_Task instructions_
1. In the passage below on UIL's depositary and fund management arrangements, what minimum fee does JPMEL receive each year?
2. The passage below on UIL's depositary and fund management arrangements lists JPMEL's responsibilities. Give all of them.
3. Go on with the passage below on UIL's depositary and fund management arrangements, starting after its final sentence.

*** Opening Exercise passage ***

The Company has also appointed JPMEL as its depositary services provider, with effect from 13 April 2015. JPMEL’s 

responsibilities, which are set out in the IDD on the Company’s website at www.uil.limited, include general oversight 

over the issue and cancellation of the Company’s shares, the calculation of the NAV, cash monitoring and asset 

verification and record keeping. JPMEL receives an ad-valorem fee of 2.2bps for its services, subject to a minimum fee 

of £25,000 per annum, payable monthly in arrears.

There have been no material changes to the information in the IDD requiring disclosure, other than a correction to the 

maximum leverage exposure, which was corrected to 425%. Any information requiring immediate disclosure pursuant to 

the AIFMD will be disclosed to the London Stock Exchange through a Regulatory Information Service. As a UK authorised 

AIFM, ICMIM will make the requisite disclosures on remuneration levels and policies to the FCA at the appropriate time.

FUND MANAGEMENT ARRANGEMENTS
The joint portfolio managers are ICMIM and ICM. The aggregate fees payable by the Company under the Investment 

Management Agreement (“IMA”) are 0.5% per annum of gross assets after deducting current liabilities (excluding 

borrowings incurred for investment purposes), payable quarterly in arrears , with such fees to be apportioned between 

ICMIM and ICM as agreed by them. The Investment Managers agreed to reduce the management fee payable by the 

Company to 0.25% per annum until such time as the performance fee high watermark was regained; subsequent to 

the year end the high watermark has been achieved and the management fee has reverted to 0.5% per annum with 

effect from 1 July 2016. Note 4 to the accounts provides detailed information in relation to the management fee. The 

Investment Managers may also become entitled to a performance-related fee.

The IMA may be terminated by the Company giving ICM and ICMIM not less than one year’s written notice or by the 

Investment Managers, acting together, giving the Company not less than six months’ notice in writing.

ICMIM has also been appointed as UIL’s company secretary under the IMA.

*** Closing Exercise passage ***
*** Opening Study material ***

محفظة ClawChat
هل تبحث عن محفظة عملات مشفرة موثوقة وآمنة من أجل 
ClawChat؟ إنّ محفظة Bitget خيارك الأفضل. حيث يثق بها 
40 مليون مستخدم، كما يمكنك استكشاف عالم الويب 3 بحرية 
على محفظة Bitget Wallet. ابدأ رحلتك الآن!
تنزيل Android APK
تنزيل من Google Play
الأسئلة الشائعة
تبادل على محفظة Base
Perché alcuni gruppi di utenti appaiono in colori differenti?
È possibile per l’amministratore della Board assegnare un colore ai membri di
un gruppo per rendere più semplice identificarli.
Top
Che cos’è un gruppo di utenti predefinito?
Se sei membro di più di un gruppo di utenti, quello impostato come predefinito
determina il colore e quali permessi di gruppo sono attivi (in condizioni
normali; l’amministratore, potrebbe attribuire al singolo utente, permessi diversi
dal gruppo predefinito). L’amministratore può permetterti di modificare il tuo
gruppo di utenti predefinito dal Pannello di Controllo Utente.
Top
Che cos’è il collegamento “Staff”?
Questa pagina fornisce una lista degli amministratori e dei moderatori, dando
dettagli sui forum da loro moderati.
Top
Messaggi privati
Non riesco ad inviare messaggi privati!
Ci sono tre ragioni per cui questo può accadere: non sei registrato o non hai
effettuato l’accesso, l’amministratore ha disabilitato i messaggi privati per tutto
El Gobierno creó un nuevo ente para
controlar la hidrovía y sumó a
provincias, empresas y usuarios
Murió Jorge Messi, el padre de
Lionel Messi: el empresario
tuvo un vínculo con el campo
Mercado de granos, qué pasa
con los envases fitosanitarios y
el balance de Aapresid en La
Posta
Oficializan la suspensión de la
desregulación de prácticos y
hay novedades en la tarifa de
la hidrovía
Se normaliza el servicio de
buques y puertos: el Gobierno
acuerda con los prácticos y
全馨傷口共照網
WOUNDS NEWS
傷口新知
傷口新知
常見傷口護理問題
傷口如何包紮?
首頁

*** Closing Study material ***

_Solved problems_
1. £25,000 per annum, payable monthly in arrears.

2.
- General oversight over the issue and cancellation of the Company's shares
- Calculation of the NAV
- Cash monitoring
- Asset verification
- Record keeping

3.
The Board continually reviews the policies and performance of the Investment Managers. The Board’s philosophy and 

the Investment Managers’ approach are that the portfolio should consist of shares thought attractive irrespective of 

their inclusion or weighting in any index. Over the long term, the Board expects the combination of the Company’s 

and Investment Managers’ approach to generate a positive return for shareholders. The Board is satisfied with the 

terms of appointment of ICMIM and ICM.

REGULATORY AND COMPETITIVE ENVIRONMENT
The Company is obliged to comply with Bermuda law, the Listing Rules of the FCA and International Financial Reporting 

Standards (“IFRS”). The financial statements are also presented, where relevant, in compliance with the Statement of 

Recommended Practice (“SORP”) for Investment Trusts issued by the AIC in November 2014. The Company is exempt 

from taxation, except insofar as it is withheld from income received and capital gains taxes in some jurisdictions. Under 

Bermuda law, the Company may not distribute income or capital reserves by way of a dividend unless, after distribution 

of the dividend, the Company would be able to pay its liabilities as they become due and the realisable value of the 

Company’s assets would be greater than the aggregate of its liabilities and its issued share capital and share premium 

account. It is registered with the IRS in the USA under the Foreign Account Tax Compliance Act.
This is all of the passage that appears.